EXTRAIT CHOISI:
Durant près d’un quart de siècle, ce théâtre propose des œuvres qui ne peuvent que plaire à la bourgeoisie de l’époque avec des pièces qui mettent en avant les valeurs familiales. Mais tout cela change en 1844 lorsque Adolphe-Auguste Lemoine dit Lemoine-Montigny ou simplement Montigny quitte la direction du Théâtre de la Gaîté qu’il dirige depuis 1838 pour prendre celle du Gymnase. Le nouveau directeur s’aperçoit très vite que le public commence à bouder les pièces qui présentent des destins où les veuves et les orphelines si possibles pures et pauvres ont le beau rôle ! Le Gymnase passe d’un répertoire classique à quelque chose de beaucoup plus audacieux et d’ouvert sur la société de l’époque. « Le Théâtre du Gymnase est désormais tout acquis à un genre dont il a singulièrement développé l’importance » se félicite le critique et auteur dramatique Charles Monselet pourtant réputé pour avoir la dent dure. Et Montigny, qui a l’esprit de famille, fait jouer sur la scène de son théâtre sa belle-sœur Anna Chéri et son beau-frère François-Louis Lesueur.

QUESTIONS DE LECTURE:
a – D'après l'extrait sur le Théâtre du Gymnase, quel théâtre Montigny dirigeait-il avant de prendre la tête du Gymnase ?
b – Écrivez la suite de l'extrait sur le Théâtre du Gymnase à partir de sa dernière phrase.

ENTRÉES FOURNIES:
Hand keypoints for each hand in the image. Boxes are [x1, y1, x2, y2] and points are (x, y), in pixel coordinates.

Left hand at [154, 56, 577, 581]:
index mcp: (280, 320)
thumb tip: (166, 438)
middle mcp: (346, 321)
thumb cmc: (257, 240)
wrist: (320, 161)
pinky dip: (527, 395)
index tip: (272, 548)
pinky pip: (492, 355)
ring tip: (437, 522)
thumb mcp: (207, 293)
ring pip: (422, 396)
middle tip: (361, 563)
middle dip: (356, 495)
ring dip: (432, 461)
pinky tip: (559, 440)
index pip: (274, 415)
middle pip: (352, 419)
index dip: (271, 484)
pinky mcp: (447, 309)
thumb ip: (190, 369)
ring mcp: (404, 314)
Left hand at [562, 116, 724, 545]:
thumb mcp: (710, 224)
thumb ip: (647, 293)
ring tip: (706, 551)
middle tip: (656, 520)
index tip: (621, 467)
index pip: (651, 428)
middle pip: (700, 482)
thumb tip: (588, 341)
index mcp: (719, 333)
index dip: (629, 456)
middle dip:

RÉPONSES DANS L'ORDRE:
a – Le Théâtre de la Gaîté, qu'il dirigeait depuis 1838.

b –
L’âge d’or
Cette période particulièrement faste est marquée par des représentations d’œuvres d’Honoré de Balzac dont Le Faiseurqui, après avoir fait l’objet d’une lecture en 1848 à la Comédie-Française, est créée trois ans plus tard sur la scène du Gymnase sous le titre Mercadet, mais aussi de George Sand Le mariage de Victorine (1851) ou Le Pressoir (1853) d’Alexandre Dumas Père et par des créations de pièces de Victorien Sardou Les pattes de mouches (1860), de Meihac et Halévy. À noter que le Théâtre du Gymnase révèle à la critique et au grand public, un certain Alexandre Dumas... Fils. Et comme Eugène Scribe a imprimé sa marque à la création du théâtre, Dumas Fils est l’auteur fétiche du Gymnase pour la seconde moitié du xixe siècle.
En l’espace de vingt ans, pas moins de onze pièces de l’auteur de La Dame aux Camélias y sont jouées dont Le fils naturel en 1858, Un père prodigue quelques mois plus tard et, le 26 novembre 1873, Monsieur Alphonse qui clôt cette fructueuse collaboration. Les quatre dernières pièces de cet auteur particulièrement prolifique seront jouées sur la scène du Français.
Avoir du flair avec Robert de... Flers !
Si, à partir de 1880, les auteurs qui, au Gymnase, ont les faveurs du public s’appellent Georges Ohnet avec La Comtesse Sarah (1887) ou Eugène Marcel Prevost qui en 1894 connaît un très grand succès avec les Demi-Vierges, pièce tirée de son roman éponyme, c’est Robert de Flers né marquis de la Motte-Lezeau, comte de Flers, qui marque en cette fin de siècle et au début du suivant l’histoire du Gymnase avec de très nombreuses pièces dont La chance du mari (1906).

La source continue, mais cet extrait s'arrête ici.